Harvesting data from remote services

Edited

Harvesters allow administrators to easily create and update a large number of data assets by importing them from an external source such as a CSW catalog or an ArcGIS service, among many others.

The two main uses of harvesters are:

  1. Bootstrap your portal with data assets from an existing portal (another Huwise portal, data.gouv, etc.)

  2. Import and synchronize data assets with an external service (an FTP server, a data catalog such as Atlan or Collibra, etc.)

The harvester will create data assets and update their metadata and resources.

It will then allow them to be published in bulk (by default, a harvester creates assets but does not publish them, which allows the user to review the created assets before publishing them).

It will also be possible to keep the assets synchronized with the remote service via a scheduler.

Available remote services

Unless otherwise specified, all harvesters use HTTPS by default but support HTTP if specified in the provided URL. The FTP harvester uses FTPS (explicit mode on port 21) by default but supports FTP if specified in the provided URL or if the remote server does not support FTPS.

Data catalogs (Atlan, Precisely, Collibra)

Data platforms (Snowflake, Databricks)

Open data portals (ArcGIS Hub portals, CKAN, datagouv, Huwise, Socrata, Junar, Quandl)

Geospatial services (WFS, CSW, ArcGIS)

Analytics & BI (Power BI)

File & protocol connectors (FTP, FTP with CSV, data.json)

Creating a harvester

To get started with harvesters, click on the harvesters menu in your back office and then on Add harvester. You will be asked to choose the type of service you want to harvest, and a name for your harvester.

When you are done, click on Create harvester. You will be redirected to the configuration form of the harvester. As it depends on the harvester type, please refer to each harvester page below for detailed instructions.

Some options are available for every harvester type, such as:

  • Update on deletion: If the source assets are deleted on the harvested portal, delete them on this Huwise portal too. Otherwise, you may have assets that are not available on the external service anymore (e.g: if they are deleted from the external service).

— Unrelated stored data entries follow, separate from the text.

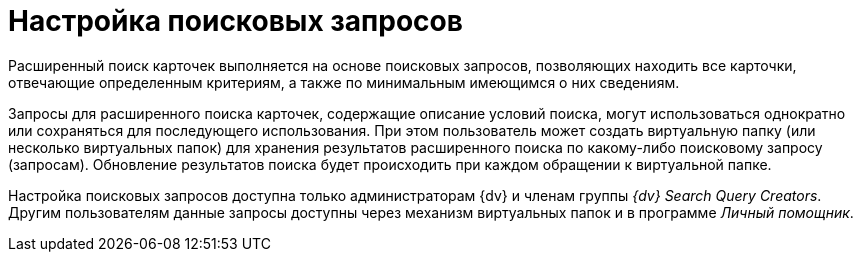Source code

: = Настройка поисковых запросов

Расширенный поиск карточек выполняется на основе поисковых запросов, позволяющих находить все карточки, отвечающие определенным критериям, а также по минимальным имеющимся о них сведениям.

Запросы для расширенного поиска карточек, содержащие описание условий поиска, могут использоваться однократно или сохраняться для последующего использования. При этом пользователь может создать виртуальную папку (или несколько виртуальных папок) для хранения результатов расширенного поиска по какому-либо поисковому запросу (запросам). Обновление результатов поиска будет происходить при каждом обращении к виртуальной папке.

Настройка поисковых запросов доступна только администраторам {dv} и членам группы _{dv} Search Query Creators_. Другим пользователям данные запросы доступны через механизм виртуальных папок и в программе _Личный помощник_.
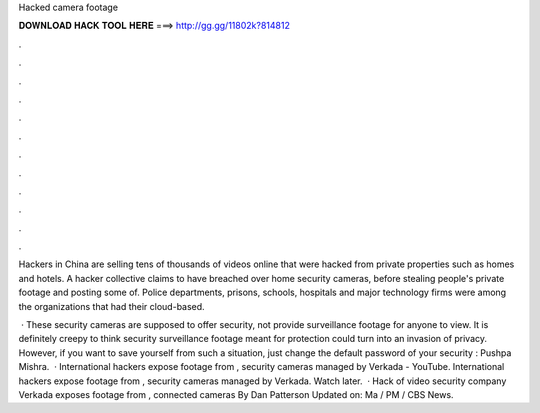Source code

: Hacked camera footage



𝐃𝐎𝐖𝐍𝐋𝐎𝐀𝐃 𝐇𝐀𝐂𝐊 𝐓𝐎𝐎𝐋 𝐇𝐄𝐑𝐄 ===> http://gg.gg/11802k?814812



.



.



.



.



.



.



.



.



.



.



.



.

Hackers in China are selling tens of thousands of videos online that were hacked from private properties such as homes and hotels. A hacker collective claims to have breached over home security cameras, before stealing people's private footage and posting some of. Police departments, prisons, schools, hospitals and major technology firms were among the organizations that had their cloud-based.

 · These security cameras are supposed to offer security, not provide surveillance footage for anyone to view. It is definitely creepy to think security surveillance footage meant for protection could turn into an invasion of privacy. However, if you want to save yourself from such a situation, just change the default password of your security : Pushpa Mishra.  · International hackers expose footage from , security cameras managed by Verkada - YouTube. International hackers expose footage from , security cameras managed by Verkada. Watch later.  · Hack of video security company Verkada exposes footage from , connected cameras By Dan Patterson Updated on: Ma / PM / CBS News.
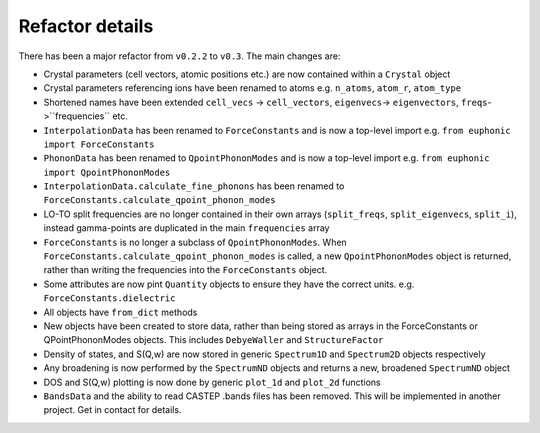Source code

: .. _refactor:

Refactor details
----------------

There has been a major refactor from ``v0.2.2`` to ``v0.3``. The main changes
are:

- Crystal parameters (cell vectors, atomic positions etc.) are now contained
  within a ``Crystal`` object
- Crystal parameters referencing ions have been renamed to atoms e.g.
  ``n_atoms``, ``atom_r``, ``atom_type``
- Shortened names have been extended ``cell_vecs`` -> ``cell_vectors``,
  ``eigenvecs``-> ``eigenvectors``, ``freqs``->``frequencies`` etc.
- ``InterpolationData`` has been renamed to ``ForceConstants`` and is now a
  top-level import e.g. ``from euphonic import ForceConstants``
- ``PhononData`` has been renamed to ``QpointPhononModes`` and is now a
  top-level import e.g. ``from euphonic import QpointPhononModes``
- ``InterpolationData.calculate_fine_phonons`` has been renamed to
  ``ForceConstants.calculate_qpoint_phonon_modes``
- LO-TO split frequencies are no longer contained in their own arrays
  (``split_freqs``, ``split_eigenvecs``, ``split_i``), instead gamma-points are
  duplicated in the main ``frequencies`` array
- ``ForceConstants`` is no longer a subclass of ``QpointPhononModes``. When
  ``ForceConstants.calculate_qpoint_phonon_modes`` is called, a new
  ``QpointPhononModes`` object is returned, rather than writing the frequencies
  into the ``ForceConstants`` object.
- Some attributes are now pint ``Quantity`` objects to ensure they have the
  correct units. e.g. ``ForceConstants.dielectric``
- All objects have ``from_dict`` methods
- New objects have been created to store data, rather than being stored as
  arrays in the ForceConstants or QPointPhononModes objects. This includes
  ``DebyeWaller`` and ``StructureFactor``
- Density of states, and S(Q,w) are now stored in generic ``Spectrum1D`` and
  ``Spectrum2D`` objects respectively
- Any broadening is now performed by the ``SpectrumND`` objects and returns a
  new, broadened ``SpectrumND`` object
- DOS and S(Q,w) plotting is now done by generic ``plot_1d`` and ``plot_2d``
  functions
- ``BandsData`` and the ability to read CASTEP .bands files has been removed.
  This will be implemented in another project. Get in contact for details.
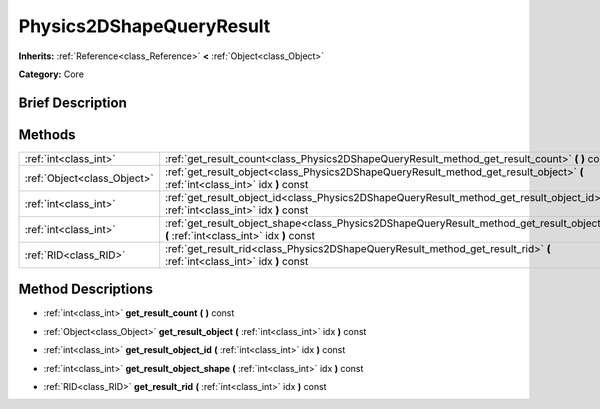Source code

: .. Generated automatically by doc/tools/makerst.py in Godot's source tree.
.. DO NOT EDIT THIS FILE, but the Physics2DShapeQueryResult.xml source instead.
.. The source is found in doc/classes or modules/<name>/doc_classes.

.. _class_Physics2DShapeQueryResult:

Physics2DShapeQueryResult
=========================

**Inherits:** :ref:`Reference<class_Reference>` **<** :ref:`Object<class_Object>`

**Category:** Core

Brief Description
-----------------



Methods
-------

+-----------------------------+--------------------------------------------------------------------------------------------------------------------------------------------+
| :ref:`int<class_int>`       | :ref:`get_result_count<class_Physics2DShapeQueryResult_method_get_result_count>` **(** **)** const                                         |
+-----------------------------+--------------------------------------------------------------------------------------------------------------------------------------------+
| :ref:`Object<class_Object>` | :ref:`get_result_object<class_Physics2DShapeQueryResult_method_get_result_object>` **(** :ref:`int<class_int>` idx **)** const             |
+-----------------------------+--------------------------------------------------------------------------------------------------------------------------------------------+
| :ref:`int<class_int>`       | :ref:`get_result_object_id<class_Physics2DShapeQueryResult_method_get_result_object_id>` **(** :ref:`int<class_int>` idx **)** const       |
+-----------------------------+--------------------------------------------------------------------------------------------------------------------------------------------+
| :ref:`int<class_int>`       | :ref:`get_result_object_shape<class_Physics2DShapeQueryResult_method_get_result_object_shape>` **(** :ref:`int<class_int>` idx **)** const |
+-----------------------------+--------------------------------------------------------------------------------------------------------------------------------------------+
| :ref:`RID<class_RID>`       | :ref:`get_result_rid<class_Physics2DShapeQueryResult_method_get_result_rid>` **(** :ref:`int<class_int>` idx **)** const                   |
+-----------------------------+--------------------------------------------------------------------------------------------------------------------------------------------+

Method Descriptions
-------------------

.. _class_Physics2DShapeQueryResult_method_get_result_count:

- :ref:`int<class_int>` **get_result_count** **(** **)** const

.. _class_Physics2DShapeQueryResult_method_get_result_object:

- :ref:`Object<class_Object>` **get_result_object** **(** :ref:`int<class_int>` idx **)** const

.. _class_Physics2DShapeQueryResult_method_get_result_object_id:

- :ref:`int<class_int>` **get_result_object_id** **(** :ref:`int<class_int>` idx **)** const

.. _class_Physics2DShapeQueryResult_method_get_result_object_shape:

- :ref:`int<class_int>` **get_result_object_shape** **(** :ref:`int<class_int>` idx **)** const

.. _class_Physics2DShapeQueryResult_method_get_result_rid:

- :ref:`RID<class_RID>` **get_result_rid** **(** :ref:`int<class_int>` idx **)** const

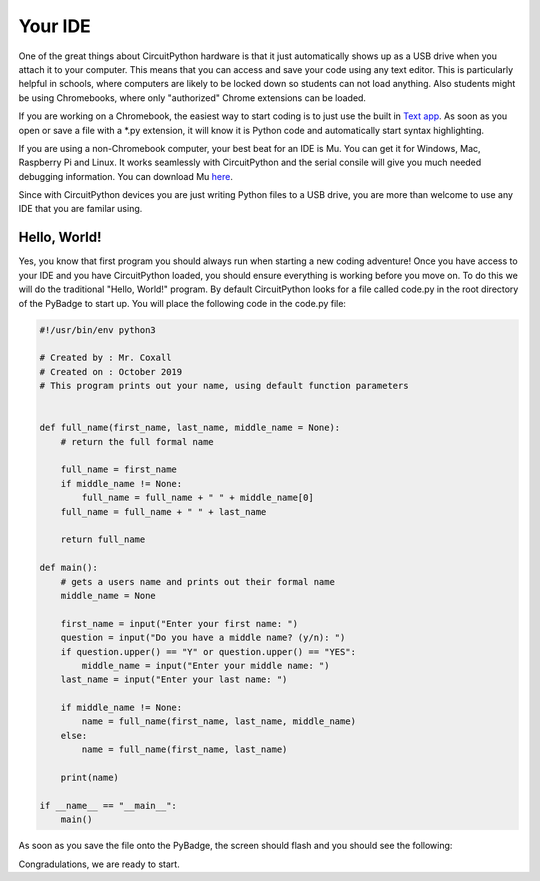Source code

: 
Your IDE
========

One of the great things about CircuitPython hardware is that it just automatically shows up as a USB drive when you attach it to your computer. This means that you can access and save your code using any text editor. This is particularly helpful in schools, where computers are likely to be locked down so students can not load anything. Also students might be using Chromebooks, where only "authorized" Chrome extensions can be loaded.

.. image:: ./chrome_text_ide.png
   :width: 480 px
   :alt: Chromebook Text Editor
   :align: center

If you are working on a Chromebook, the easiest way to start coding is to just use the built in `Text app <https://chrome.google.com/webstore/detail/text/mmfbcljfglbokpmkimbfghdkjmjhdgbg?hl=en>`_. As soon as you open or save a file with a *.py extension, it will know it is Python code and automatically start syntax highlighting.  

.. image:: ./circuitpython_mu-front-page.png
   :width: 480 px
   :alt: Mu Editor
   :align: center

If you are using a non-Chromebook computer, your best beat for an IDE is Mu. You can get it for Windows, Mac, Raspberry Pi and Linux. It works seamlessly with CircuitPython and the serial consile will give you much needed debugging information. You can download Mu `here <https://codewith.mu/en/download>`_.

Since with CircuitPython devices you are just writing Python files to a USB drive, you are more than welcome to use any IDE that you are familar using.

Hello, World!
-------------

Yes, you know that first program you should always run when starting a new coding adventure! Once you have access to your IDE and you have CircuitPython loaded, you should ensure everything is working before you move on. To do this we will do the traditional "Hello, World!" program. By default CircuitPython looks for a file called code.py in the root directory of the PyBadge to start up. You will place the following code in the code.py file:

.. code-block:: Python

	#!/usr/bin/env python3

	# Created by : Mr. Coxall
	# Created on : October 2019
	# This program prints out your name, using default function parameters


	def full_name(first_name, last_name, middle_name = None):
	    # return the full formal name

	    full_name = first_name
	    if middle_name != None:
	        full_name = full_name + " " + middle_name[0]
	    full_name = full_name + " " + last_name

	    return full_name
	  
	def main():
	    # gets a users name and prints out their formal name
	    middle_name = None
	    
	    first_name = input("Enter your first name: ")
	    question = input("Do you have a middle name? (y/n): ")
	    if question.upper() == "Y" or question.upper() == "YES":
	        middle_name = input("Enter your middle name: ")
	    last_name = input("Enter your last name: ")

	    if middle_name != None:
	        name = full_name(first_name, last_name, middle_name)
	    else:
	        name = full_name(first_name, last_name)

	    print(name)

	if __name__ == "__main__":
	    main()

.. code-block:: python
	:linenos:

	# the Hello, World! program
	print("Hello, World!")

As soon as you save the file onto the PyBadge, the screen should flash and you should see the following:

.. image:: ./hello_world.png
   :width: 480 px
   :alt: Hello, World!
   :align: center

Congradulations, we are ready to start.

  • Download resources: Download resources instead of attaching them via URL. This option allows you to detach your assets from the remote portal by permanently copying all required data on the Huwise platform. Otherwise, your assets will remain linked to the external service and will access the remote assets through their URL each time they are published.

  • Restrict visibility: Make the visibility of harvested assets restricted. Otherwise, they will have the default visibility of your portal.

  • Default metadatainspire metadataDCAT metadata: Allow you to override some metadata in every harvested asset. Useful if you want to force the theme or publisher instead of using the one used on the external service.

Once you are done configuring the harvester, you can click on the Preview button to test run it on a few assets. If you see some titles and descriptions and they look correct, you are all set. Otherwise, please double check your configuration.

Running a harvester

The harvesting process can be quite long on external services with many assets or with big ones. That's why it's split into two phases:

  • First, the harvester will connect to the remote service and discover all the data assets it contains. It will then create an unpublished asset for each remote asset it finds. These assets will contain all available metadata and resources (as URLs or as files depending on the download resources option). This happens when you click on the Start harvester button.

  • Next, it will process and publish all the harvested assets. This step can take a while. This happens when you click on the Publish button.

Editing harvested assets

Before publishing them, you can change the metadata of the harvested assets by overriding the initial metadata value. This override will be kept even if you restart your harvester.

Deleting a harvester

When you delete a harvester by clicking the Delete harvester button, you can choose between keeping the harvested assets (they will be kept as regular assets in your catalog) or by deleting them with the harvester.

If you choose to keep them, please keep in mind that you will have to handle them one by one to unpublish or delete them afterward and that they will be duplicated if you recreate another harvester on the same external service.

Scheduling

From the configuration page of a harvester, it is possible to make it run periodically. To do this, scroll to the bottom of the page and click on Set recurring runs. You can run the harvester every day or choose the days of the week or the days of the month it will run on. However, you always have to choose the time of day when it will run because it can not run more than once a day.

The periodic run will only trigger if the harvester has been run at least once.

At the end of a scheduled run, all the harvester's already published assets will be republished, but unpublished assets or new assets will not be automatically published.